_Exercise instructions_.
Omit the pictures, but give back every entry below exactly as written.

----- Exercise inputs

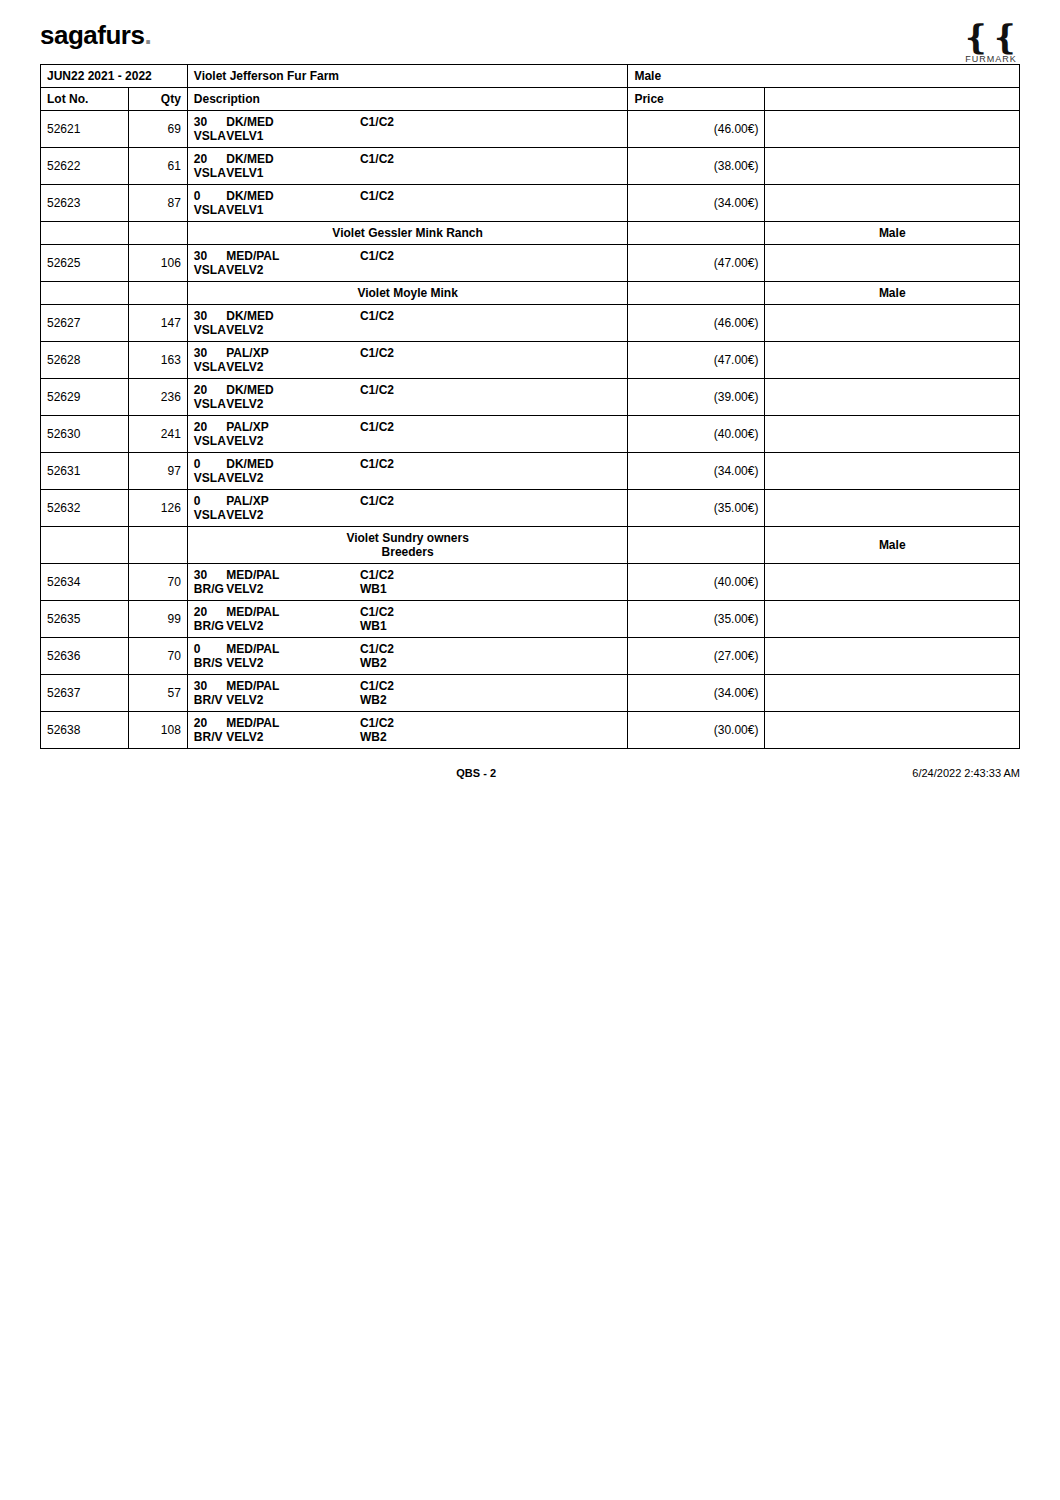sagafurs.
❴❴
FURMARK
| JUN22 2021 - 2022 | Violet Jefferson Fur Farm | Male |
| --- | --- | --- |
| Lot No. | Qty | Description | Price | |
| 52621 | 69 | 30 DK/MED C1/C2 VSLA VELV1 | (46.00€) | |
| 52622 | 61 | 20 DK/MED C1/C2 VSLA VELV1 | (38.00€) | |
| 52623 | 87 | 0 DK/MED C1/C2 VSLA VELV1 | (34.00€) | |
| | | Violet Gessler Mink Ranch | | Male |
| 52625 | 106 | 30 MED/PAL C1/C2 VSLA VELV2 | (47.00€) | |
| | | Violet Moyle Mink | | Male |
| 52627 | 147 | 30 DK/MED C1/C2 VSLA VELV2 | (46.00€) | |
| 52628 | 163 | 30 PAL/XP C1/C2 VSLA VELV2 | (47.00€) | |
| 52629 | 236 | 20 DK/MED C1/C2 VSLA VELV2 | (39.00€) | |
| 52630 | 241 | 20 PAL/XP C1/C2 VSLA VELV2 | (40.00€) | |
| 52631 | 97 | 0 DK/MED C1/C2 VSLA VELV2 | (34.00€) | |
| 52632 | 126 | 0 PAL/XP C1/C2 VSLA VELV2 | (35.00€) | |
| | | Violet Sundry owners Breeders | | Male |
| 52634 | 70 | 30 MED/PAL C1/C2 BR/G VELV2 WB1 | (40.00€) | |
| 52635 | 99 | 20 MED/PAL C1/C2 BR/G VELV2 WB1 | (35.00€) | |
| 52636 | 70 | 0 MED/PAL C1/C2 BR/S VELV2 WB2 | (27.00€) | |
| 52637 | 57 | 30 MED/PAL C1/C2 BR/V VELV2 WB2 | (34.00€) | |
| 52638 | 108 | 20 MED/PAL C1/C2 BR/V VELV2 WB2 | (30.00€) | |
QBS - 2 6/24/2022 2:43:33 AM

----------

_Task answer_.
sagafurs.
❴❴
FURMARK
| JUN22 2021 - 2022 | Violet Jefferson Fur Farm | Male |
| --- | --- | --- |
| Lot No. | Qty | Description | Price | |
| 52621 | 69 | 30 DK/MED C1/C2 VSLA VELV1 | (46.00€) | |
| 52622 | 61 | 20 DK/MED C1/C2 VSLA VELV1 | (38.00€) | |
| 52623 | 87 | 0 DK/MED C1/C2 VSLA VELV1 | (34.00€) | |
| | | Violet Gessler Mink Ranch | | Male |
| 52625 | 106 | 30 MED/PAL C1/C2 VSLA VELV2 | (47.00€) | |
| | | Violet Moyle Mink | | Male |
| 52627 | 147 | 30 DK/MED C1/C2 VSLA VELV2 | (46.00€) | |
| 52628 | 163 | 30 PAL/XP C1/C2 VSLA VELV2 | (47.00€) | |
| 52629 | 236 | 20 DK/MED C1/C2 VSLA VELV2 | (39.00€) | |
| 52630 | 241 | 20 PAL/XP C1/C2 VSLA VELV2 | (40.00€) | |
| 52631 | 97 | 0 DK/MED C1/C2 VSLA VELV2 | (34.00€) | |
| 52632 | 126 | 0 PAL/XP C1/C2 VSLA VELV2 | (35.00€) | |
| | | Violet Sundry owners Breeders | | Male |
| 52634 | 70 | 30 MED/PAL C1/C2 BR/G VELV2 WB1 | (40.00€) | |
| 52635 | 99 | 20 MED/PAL C1/C2 BR/G VELV2 WB1 | (35.00€) | |
| 52636 | 70 | 0 MED/PAL C1/C2 BR/S VELV2 WB2 | (27.00€) | |
| 52637 | 57 | 30 MED/PAL C1/C2 BR/V VELV2 WB2 | (34.00€) | |
| 52638 | 108 | 20 MED/PAL C1/C2 BR/V VELV2 WB2 | (30.00€) | |
QBS - 2 6/24/2022 2:43:33 AM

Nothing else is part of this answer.